Synapse formation is the basis of neural signal transduction, whereas synaptic plasticity forms the basis of learning and memory. Memory impairment in AD patients results from abnormal synaptic plasticity [16]. Synapses are vulnerable to Aβ-induced neurotoxicity, and the dysregulation of some miRNAs may contribute to defective synaptic elimination and cognition in AD by inducing Aβ-mediated synaptic toxicity.

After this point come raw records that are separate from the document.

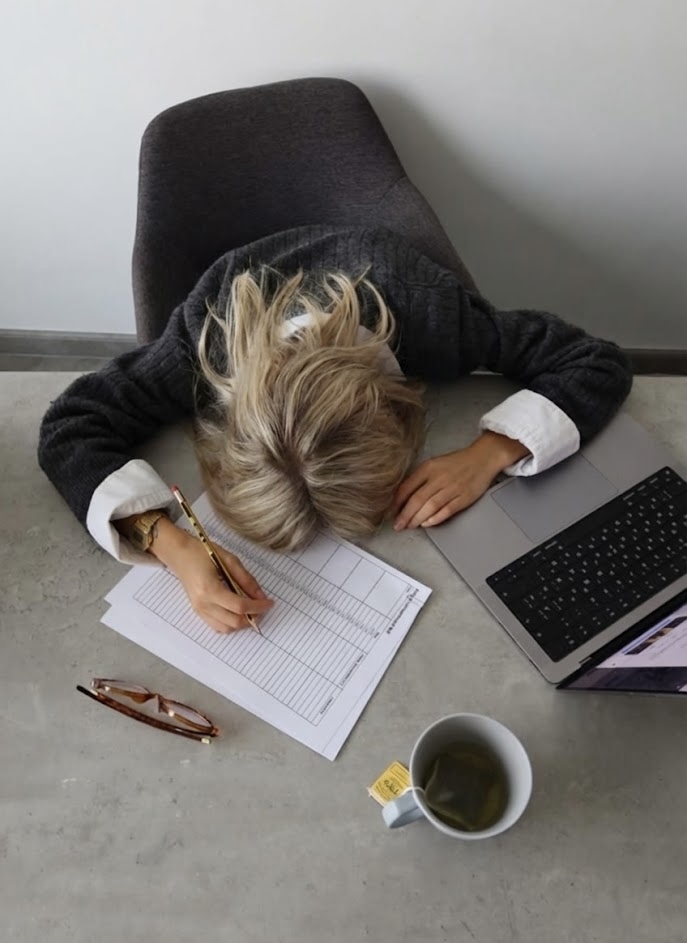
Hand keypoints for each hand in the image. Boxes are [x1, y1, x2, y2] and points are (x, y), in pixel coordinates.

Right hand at [149, 518, 273, 632]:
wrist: (180, 555)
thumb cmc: (203, 553)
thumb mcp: (230, 560)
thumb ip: (247, 580)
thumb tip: (261, 597)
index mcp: (210, 589)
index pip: (239, 606)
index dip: (258, 607)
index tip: (270, 603)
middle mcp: (203, 604)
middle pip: (234, 622)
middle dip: (253, 617)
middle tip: (262, 607)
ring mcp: (199, 610)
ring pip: (226, 628)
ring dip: (242, 623)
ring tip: (251, 609)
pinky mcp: (198, 612)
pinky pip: (217, 626)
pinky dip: (231, 622)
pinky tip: (237, 610)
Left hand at [391, 432, 529, 529]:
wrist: (482, 458)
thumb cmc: (457, 462)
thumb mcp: (434, 464)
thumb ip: (419, 478)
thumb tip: (403, 497)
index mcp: (429, 468)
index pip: (407, 487)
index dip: (397, 502)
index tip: (391, 512)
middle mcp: (439, 478)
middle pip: (417, 500)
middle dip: (405, 515)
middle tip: (398, 525)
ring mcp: (452, 488)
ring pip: (430, 507)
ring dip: (418, 519)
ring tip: (410, 526)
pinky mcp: (464, 498)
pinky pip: (446, 511)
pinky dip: (435, 519)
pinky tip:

Kao et al., revealed the role of miR-34c in disrupting dendrites in primary hippocampal neurons [41]. Additionally, miR-34c is upregulated during Aβ accumulation by targeting the VAMP2 gene. As miR-34c blockade upregulated VAMP2 expression levels and rescued Aβ-induced synaptic failure, learning and memory deficits were ameliorated [82]. Another study indicated that miR-124 levels were increased in the temporal cortex and hippocampus of AD patients and in a Tg2576 AD mouse model [51]. Induced levels of miR-124 recapitulated AD-like phenotypes in mice, including memory impairment and deficits in their synaptic transmission and plasticity, by directly regulating the expression of the target gene PTPN1. Thus, maintaining the balance of miR-124/PTPN1 levels by suppressing miR-124 can restore synaptic failure and memory deficits. These findings indicate that the miR-124/PTPN1 pathway is a critical mediator of synaptic dysfunction and memory loss in AD. In contrast, some miRNAs were found to be abnormally reduced in AD models and could have positive effects on neurons. miR-188-5p expression was found to be downregulated in the cerebral cortices and hippocampus of AD patients as well as in the brains of 5xFAD transgenic mice. The replenishment of miR-188-5p rescued Aβ-mediated synapse elimination and synaptic dysfunction, as well as impaired cognitive function by targeting NRP-2 in 5xFAD transgenic mice [61]. One of the targets of miR-132 is C1q, a classical complement cascade protein that mediates synapse elimination in the central nervous system and is highly expressed in AD patients. APP/PS1 transgenic mice transfected with miR-132 showed a significant increase in synaptic protein (PSD95, Synapsin-1, p-Synapsin) expression compared with the non-transfected AD group. These results suggest that miR-132 maintains synaptic plasticity by regulating C1q expression in AD [54].